イスラム圏であるモロッコでは、「サダカ」という自由喜捨を意味する言葉を時々耳にします。(イスラム教の五行の一つである「喜捨」(ザカート)という言葉もありますが、これは制度喜捨を意味し、「サダカ」は自由喜捨、つまり任意で慈善行為をするということを意味するようです。もともとは窮困者を助けるための行為のようです。)

任地グルミマに赴任してから間もない時に、いきなり道の脇で数人の人たちが集まって、巨大なお皿に乗ったクスクスを食べていたのを見たことがあります。一緒にいたモロッコ人に「あれは何?」と聞いたら、「あれはサダカだよ」と言われました。

そうしたら、「君も食べて行く?」とそのモロッコ人に言われたので、「え?でも私、この人全然知らないんだけど・・・」と言ったら、「そんなの関係ないよ。来なさい」と言われて、クスクスを提供していた女性は全く知らない人でしたが、頂くことにしました。道行く人も、面識がなくても寄って来て、クスクスを提供してくれた女性からスプーンを受け取って、数口食べたら去って行きました。
大さじスプーンがティースプーンに見える程大きな木のお皿に、
たくさんのクスクスがのっている

知っている人に食べ物を差し出すならまだしも、全く見知らぬ通りすがりの人までにも食事を作って、それを道端で提供する・・・って、日本人にとってはなかなか見慣れない光景です。同じモロッコでも、都会だと食事を道端で提供する姿は見たことない、という隊員もいるのですが、田舎のグルミマではよく道端でクスクスをサダカとして提供している姿を見かけます。

ある日活動先でファティマという女性がお休みだったので、「ファティマは今日どこ?」と聞いたら、他の女性が「今日は彼女はサダカをしているから忙しくって来れない」と言っていたことがありました。

そして2週間程前には、活動先の同僚の女性に「うちで明日の夜にサダカをするからいらっしゃい」と言われたので、行ってみました。なんと集まったのは女性約50人、男性もおそらく同じくらいの人数!(基本、モロッコ人の家庭でたくさんの客を招いて食事をする時(結婚式やサダカの時)は、男女が別々の部屋で食事をするので、正確な男性の数は不明。)

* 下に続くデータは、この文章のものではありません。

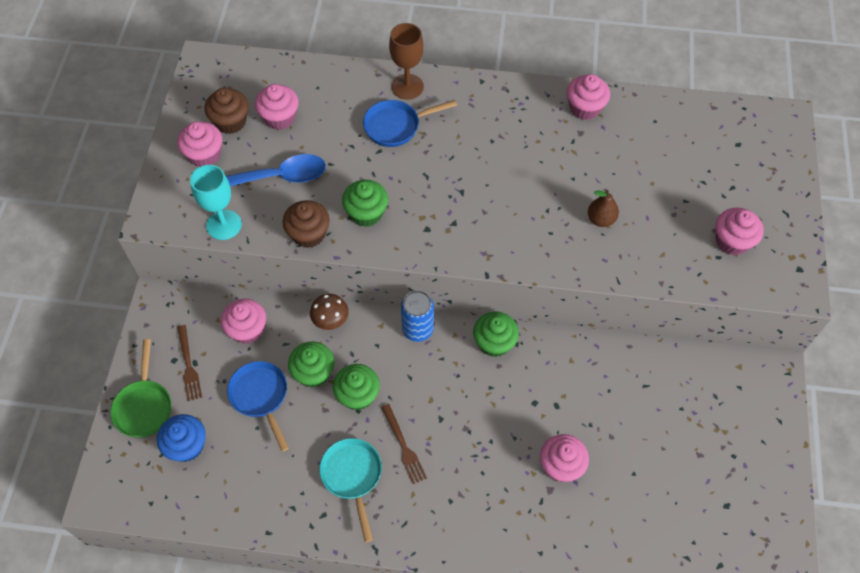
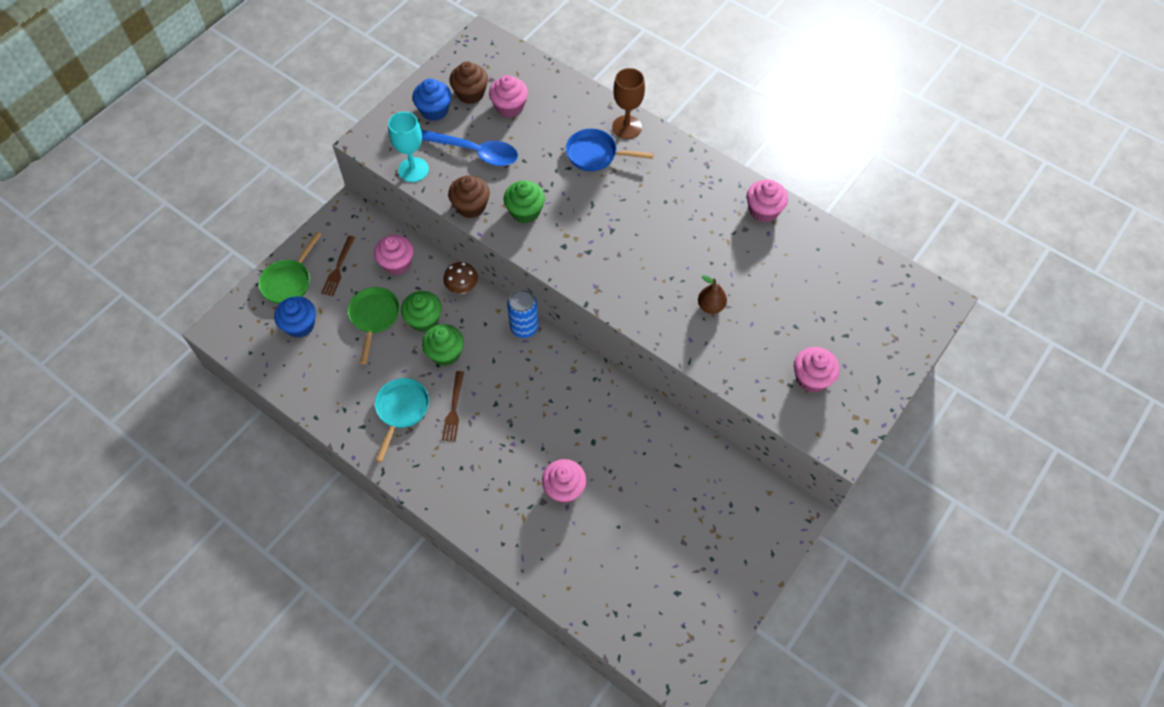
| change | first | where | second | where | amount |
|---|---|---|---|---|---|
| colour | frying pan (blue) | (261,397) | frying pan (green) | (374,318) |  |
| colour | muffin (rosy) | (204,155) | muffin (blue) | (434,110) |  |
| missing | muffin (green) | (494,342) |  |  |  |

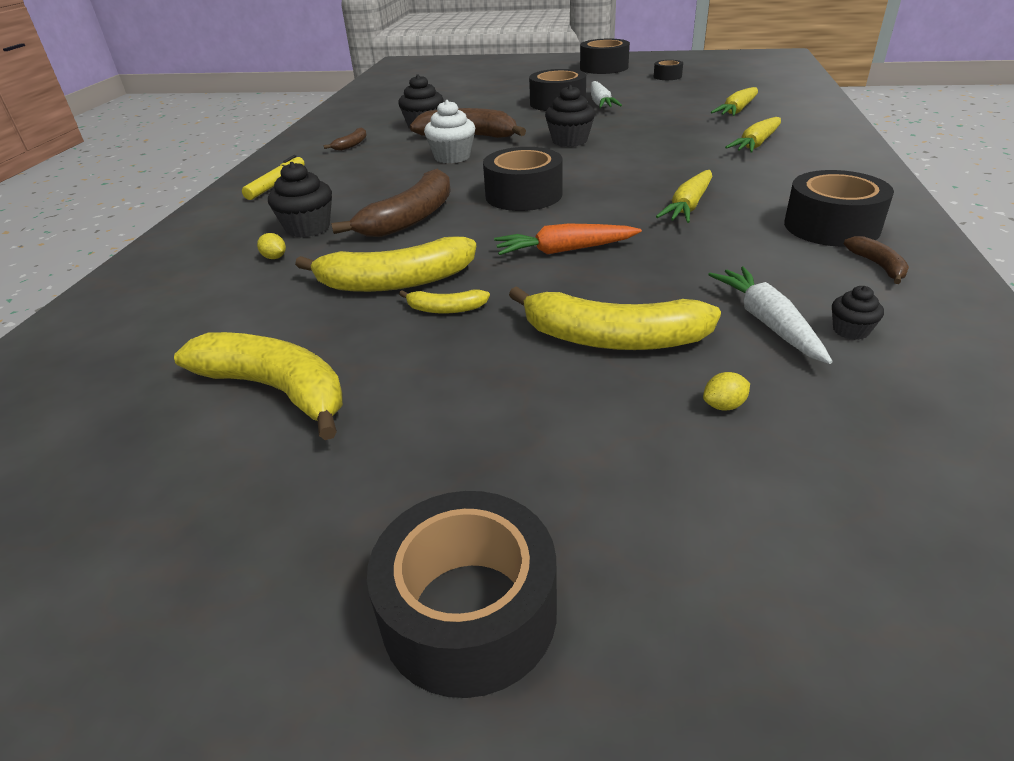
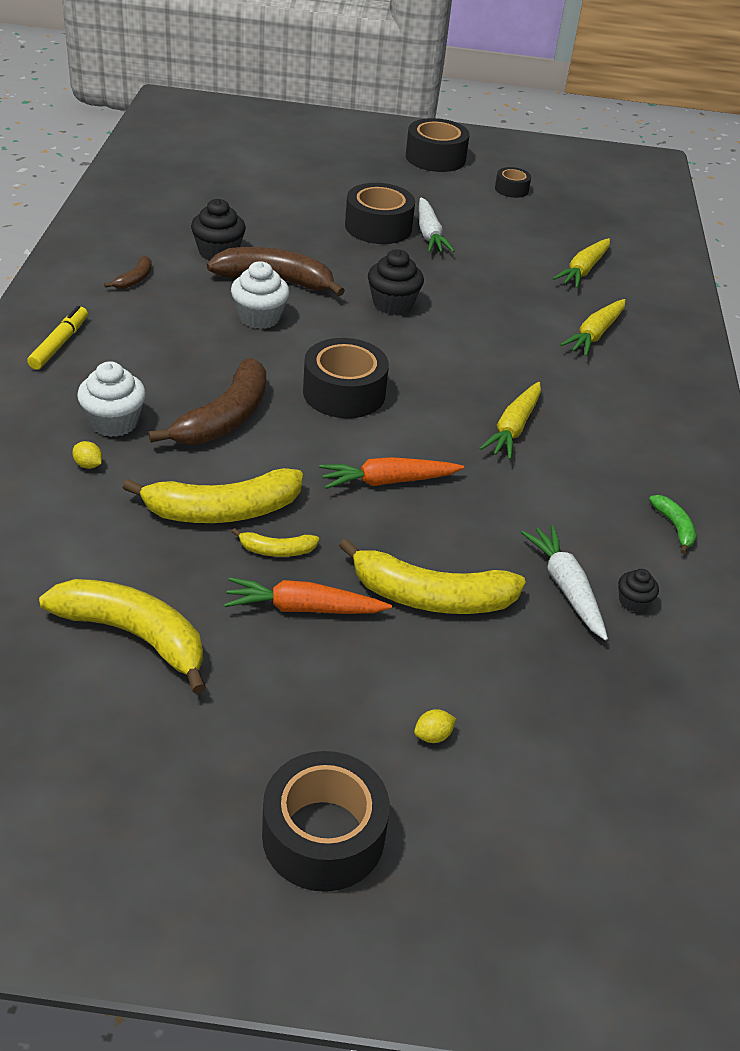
| change | first | where | second | where | amount |
|---|---|---|---|---|---|
| colour | muffin (ebony) | (308,228) | muffin (pure white) | (114,422) |  |
| appeared |  |  | carrot (bright orange) | (304,608) |  |
| relocated | toy lemon (yellow) | (724,405) |  | (433,736) |  |
| colour | toy banana (russet) | (878,266) | toy banana (green) | (674,527) |  |
| missing | tape (ebony) | (831,226) |  |  |  |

結婚式もサダカの時も、集落の女性が集まる時は、ベルベル刺繍のタハルートのオンパレード!待っている間にどんどん色んな女性が部屋に集まって来て、入ってくる女性が巻いているタハルートも人それぞれ。カラフルなタハルートを見比べては、「あれは可愛い・・・」とかじっくり見てしまう・・・。

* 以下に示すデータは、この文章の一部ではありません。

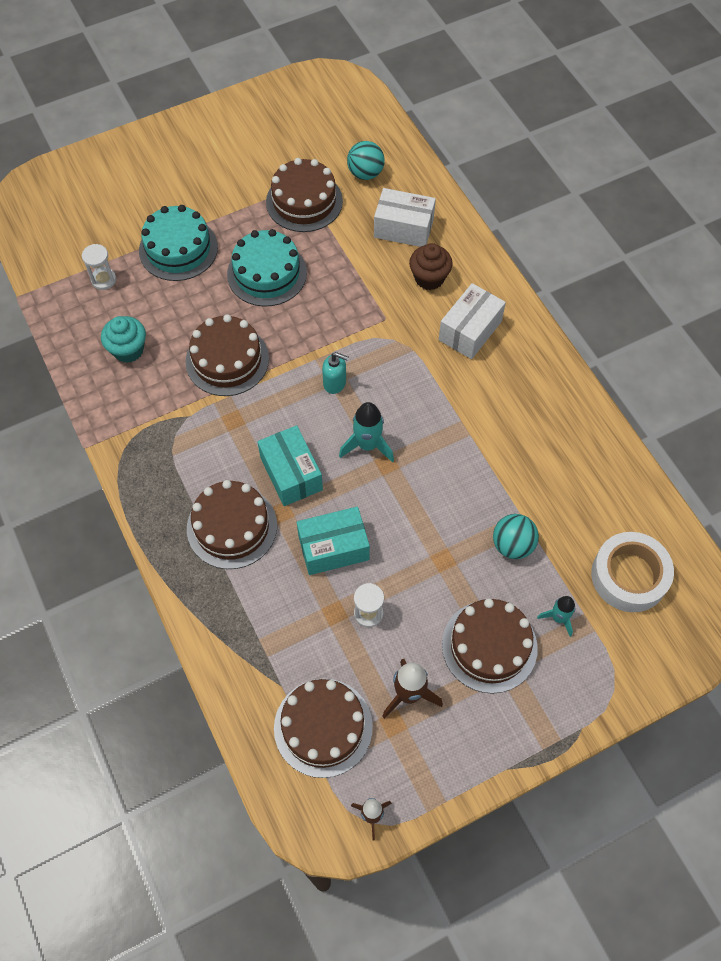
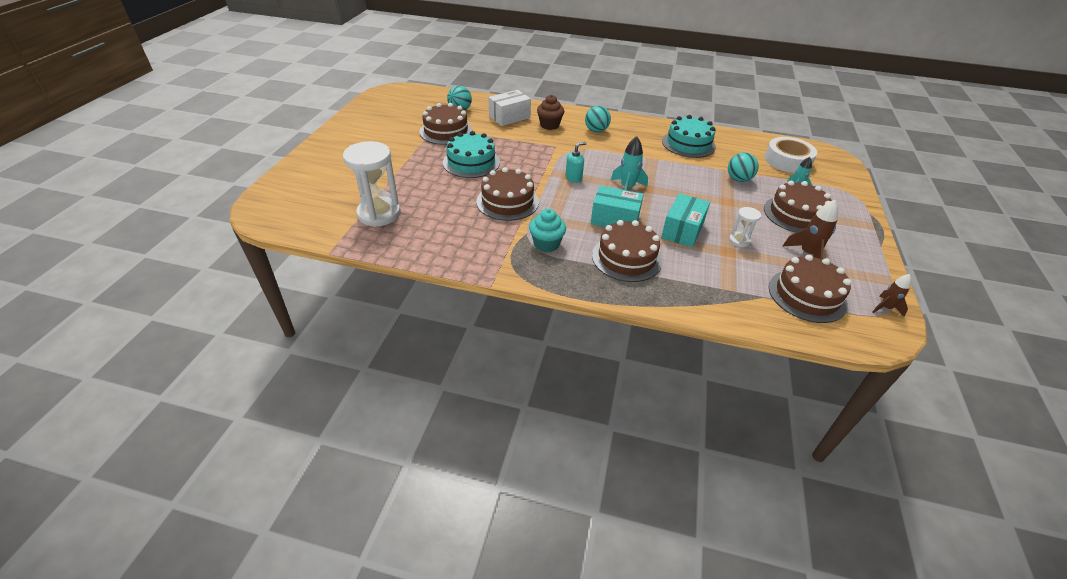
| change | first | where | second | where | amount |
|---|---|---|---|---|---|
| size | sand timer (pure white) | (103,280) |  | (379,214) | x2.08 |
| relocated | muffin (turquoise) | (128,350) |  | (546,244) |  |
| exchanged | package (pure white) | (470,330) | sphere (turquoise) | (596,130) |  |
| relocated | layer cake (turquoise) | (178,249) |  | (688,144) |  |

そこまで広くない部屋に恰幅のいい中年女性ばっかりが50人以上集まって、部屋は時ぎゅうぎゅう詰め・・・。ベルベル人女性約50人にぎゅうぎゅうに囲まれ、私日本人がその中に1人いる姿は、なんだか考えてみるとすごく不思議な光景な気がする・・・。そのうち、イスラム教の教えだかコーランだかの議論が始まったけど、何をしゃべっているか分からないから集中力は切れて、眠気に教われる・・・。

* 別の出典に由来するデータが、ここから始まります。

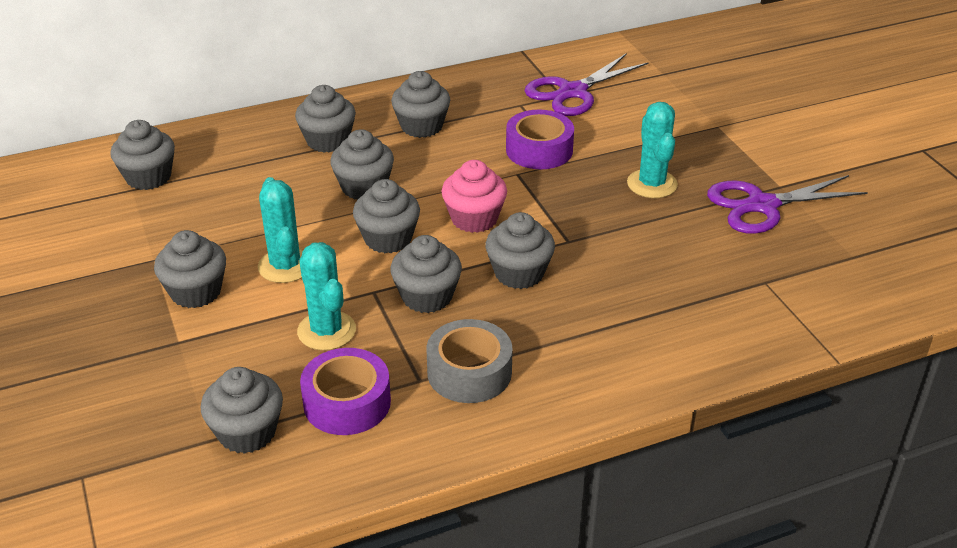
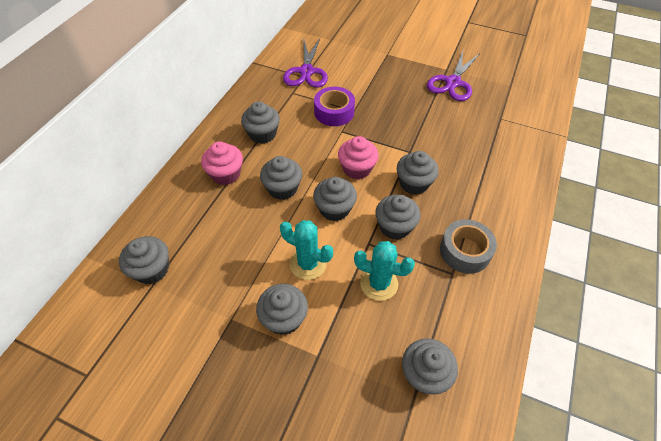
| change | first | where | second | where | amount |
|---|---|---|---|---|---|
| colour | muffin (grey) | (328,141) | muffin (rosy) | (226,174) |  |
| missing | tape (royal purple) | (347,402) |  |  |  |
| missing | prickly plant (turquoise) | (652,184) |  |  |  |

その議論は結局2時間程(!)続き、やっと食事の登場!多分食事が出たのは夜10時過ぎ。メニューは結婚式の時と同様、鶏肉のクスクスと牛肉のタジン、そしてフルーツ。8人ずつくらいに分かれて、ちゃぶ台のようなテーブルを囲んで食べます。食事が終わったら、あっけない程あっという間に皆素早く解散。


また、別の日は違う集落のサダカに招待されたので行ってみました。こちらは夕食でなくて、昼食でした。サダカの会場が分からなかったので、活動先のリーダー的な存在の女性の家に立ち寄ってから一緒に行くことにしました。この家には可愛い猫ちゃんが住み着いていて、いつも行く度に猫ちゃんと遊んで行きます。


この女性の家で結局1時間くらい待って、行った先はなんとその集落にあるモスク。モスクといっても中じゃなくて、外のテラスのようなところでサダカは行われてました。私たちが行った時は既に女性たちや子どもたちが何十人か集まっていて、順番に巨大なお皿のクスクスが運ばれてきました。

ここでは、12〜13人が一つのお皿を囲んで一緒に食べる感じでした。こんなに大きなお皿のクスクスも、一気にみんなが食べると、この通り、あっという間になくなります!

ちなみに、サダカで食事を頂くのはもちろんタダです。でも、サダカを提供する方は、百人以上の人たちの食事を負担するので、お金は相当かかると思います。それでも、サダカをしようと思う喜捨の心って、なんだか凄いな・・・と思いました。

ちなみに、このように食事を大人数に提供するというサダカの行為もあれば、他の行為もあるようです。